As firmly embedded in the miasma of digital culture as we are today, the thrill and spectacle of lights and the moving image still has the ability to conjure a childlike wonder, even in the most heard-hearted urbanites. The Gertrude Street Projection Festival, now in its sixth year, takes that excitement and transports it into the public sphere: the city that surrounds us becomes the screen and we’re given the opportunity to fully inhabit a world of illumination and mystery. This year’s festival will run over 10 days and across 36 sites on and around Gertrude Street.

Festival organiser and co-founder Kym Ortenburg regards the event as an opportunity to “change the familiar to the unexpected through the use of light and colour”, taking everyday spaces and experiences and altering the public’s perception of them. A prime example is Nick Azidis’s work, which will shine onto the 14-storey towers of the Atherton Garden Housing estate (the location of the festival’s opening ceremony), bombarding the site with colour, life and personality. Azidis features alongside artists such as Victoria Johnson, I and The Others, Yandell Walton and Freya Pitt, whose works will all occupy different areas around the neighbourhood. Many of the creative minds behind the projections may already be familiar to keen-eyed adventurers – White Night Melbourne’s architectural displays drew from the same talented pool.

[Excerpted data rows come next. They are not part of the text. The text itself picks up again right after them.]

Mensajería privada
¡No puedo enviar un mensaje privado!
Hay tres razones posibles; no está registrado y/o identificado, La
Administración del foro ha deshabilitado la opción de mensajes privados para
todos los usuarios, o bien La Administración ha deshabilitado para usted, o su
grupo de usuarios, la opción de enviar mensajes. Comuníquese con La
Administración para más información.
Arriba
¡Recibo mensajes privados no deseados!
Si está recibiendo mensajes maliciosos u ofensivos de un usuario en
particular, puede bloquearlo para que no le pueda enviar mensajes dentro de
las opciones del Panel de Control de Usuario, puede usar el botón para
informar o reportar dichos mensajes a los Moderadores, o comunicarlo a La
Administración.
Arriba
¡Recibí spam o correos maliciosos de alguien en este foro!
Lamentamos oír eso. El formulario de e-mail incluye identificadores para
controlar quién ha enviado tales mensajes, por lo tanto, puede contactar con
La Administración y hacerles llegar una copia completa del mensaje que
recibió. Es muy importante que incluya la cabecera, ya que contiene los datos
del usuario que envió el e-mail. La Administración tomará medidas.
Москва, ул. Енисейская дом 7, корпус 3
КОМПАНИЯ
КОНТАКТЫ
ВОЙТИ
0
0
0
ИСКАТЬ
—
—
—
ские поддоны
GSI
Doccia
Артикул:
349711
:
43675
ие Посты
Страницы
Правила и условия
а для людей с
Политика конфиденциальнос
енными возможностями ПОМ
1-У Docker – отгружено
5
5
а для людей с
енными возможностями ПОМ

For those wary of the winter chill, fear not. This year’s festival also features the inaugural Festival Hub, located upstairs at Gertrude’s Brown Couch – a space for espresso martinis, music, ideas and presentations. The Hub, as the name suggests, serves as an ideal base from which the festival can be explored. Ortenburg says that, although the block between Napier and George Streets will be “a real focal point”, there has been a concerted effort to include as much of the neighbourhood as possible, both indoors and out, with projections inside Left, Ladro and Gertrude Street Enoteca appearing alongside work that runs along buildings, over trees and into the streets themselves.

While the festival has only expanded as the years have passed, Ortenburg recognises that the focus has always been on keeping it “creative and in the community”. And although there are loose plans to take the event to other areas – especially regional Victoria – the neighbourhood that it is illuminating will always be the hero.

The Gertrude Street Projection Festival runs from July 19 to 28, from 6pm to midnight each night. The opening night ceremony begins at 6pm at Atherton Gardens.